I talk about voice technologies a lot. Especially over the phone and especially when at the office. The issue is that I have many voice devices and they often trigger even when I’m not referring to them.
We’re able to see a few new generations of voice triggering software advance to deal with issues of a device going off when not intended by the user. To quickly review, there are two big issues that trigger / wake word software can face:
- False Rejection — when the device doesn’t activate despite being called. This can be very frustrating.
- False Acceptance — when the device triggers by accident and when not intended by the user. This can be cute if it happens occasionally but annoying if it happens very often.
The issue I’m referring to is #2.
In the first implementation of triggers, they used low power models running on DSPs. The next evolution used larger trigger models running on application processors.

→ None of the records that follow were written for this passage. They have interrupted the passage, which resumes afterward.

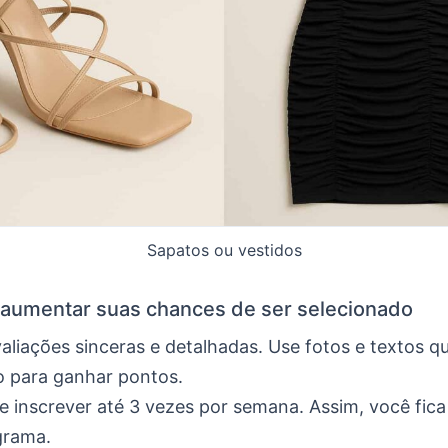
Sapatos ou vestidos
 aumentar suas chances de ser selecionado
aliações sinceras e detalhadas. Use fotos e textos
o para ganhar pontos.
e inscrever até 3 vezes por semana. Assim, você fica
grama.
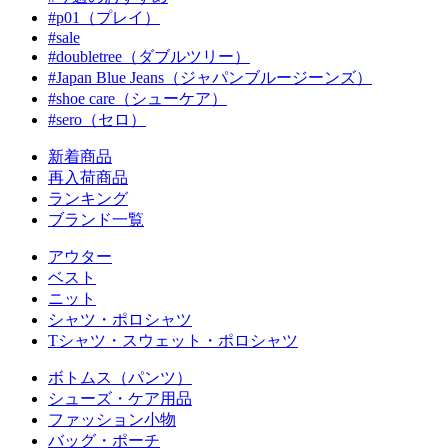
#p01（プレイ）
#sale
#doubletree（ダブルツリー）
#Japan Blue Jeans（ジャパンブルージーンズ）
#shoe care（シューケア）
#sero（セロ）
新着商品
再入荷商品
ランキング
ブランド一覧
アウター
ベスト
ニット
シャツ・ポロシャツ
Tシャツ・スウェット・ポロシャツ
ボトムス（パンツ）
シューズ・ケア用品
ファッション小物
バッグ・ポーチ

Then, there was distributed decision making, with both the target and host triggers needed to be triggered to prevent false acceptance.

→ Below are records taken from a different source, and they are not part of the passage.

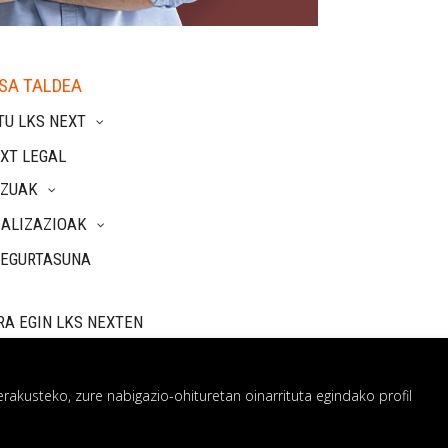
SA TALDEA
TU LKS NEXT
XT LEGAL
TZUAK
IALIZAZIOAK
SEGURTASUNA
RA EGIN LKS NEXTEN
rakusteko, zure nabigazio-ohituretan oinarrituta egindako profil
 sistema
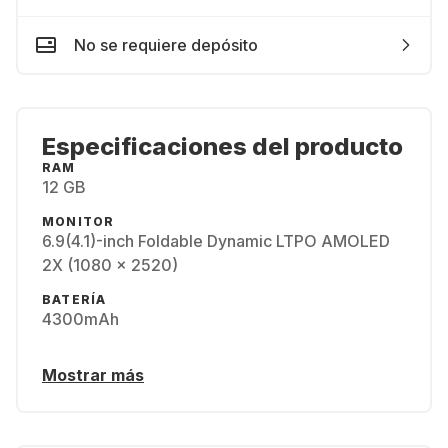
No se requiere depósito
Especificaciones del producto
RAM
12 GB
MONITOR
6.9(4.1)-inch Foldable Dynamic LTPO AMOLED
2X (1080 x 2520)
BATERÍA
4300mAh
Mostrar más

Nowadays, while triggers reside locally to prevent constant eavesdropping of the device, Amazon and Google will send the buffered audio of the trigger to the Cloud to verify the trigger was spoken. If it’s determined that it was an accident, then they shut down the stream. This implementation also prevents multiple devices within earshot of the speaker.
The next generation of trigger may understand the context of the user. Maybe there’ll be a acknowledgement, like the device perking ups its ears instead of responding? Knowing how many people are talking around the device and what type of speech is being spoken could be helpful. For example, if I’m referring to Alexa mid-sentence, there’s no pause before speaking the wake word but if I’m actually saying “Alexa”, there’s usually some silence before.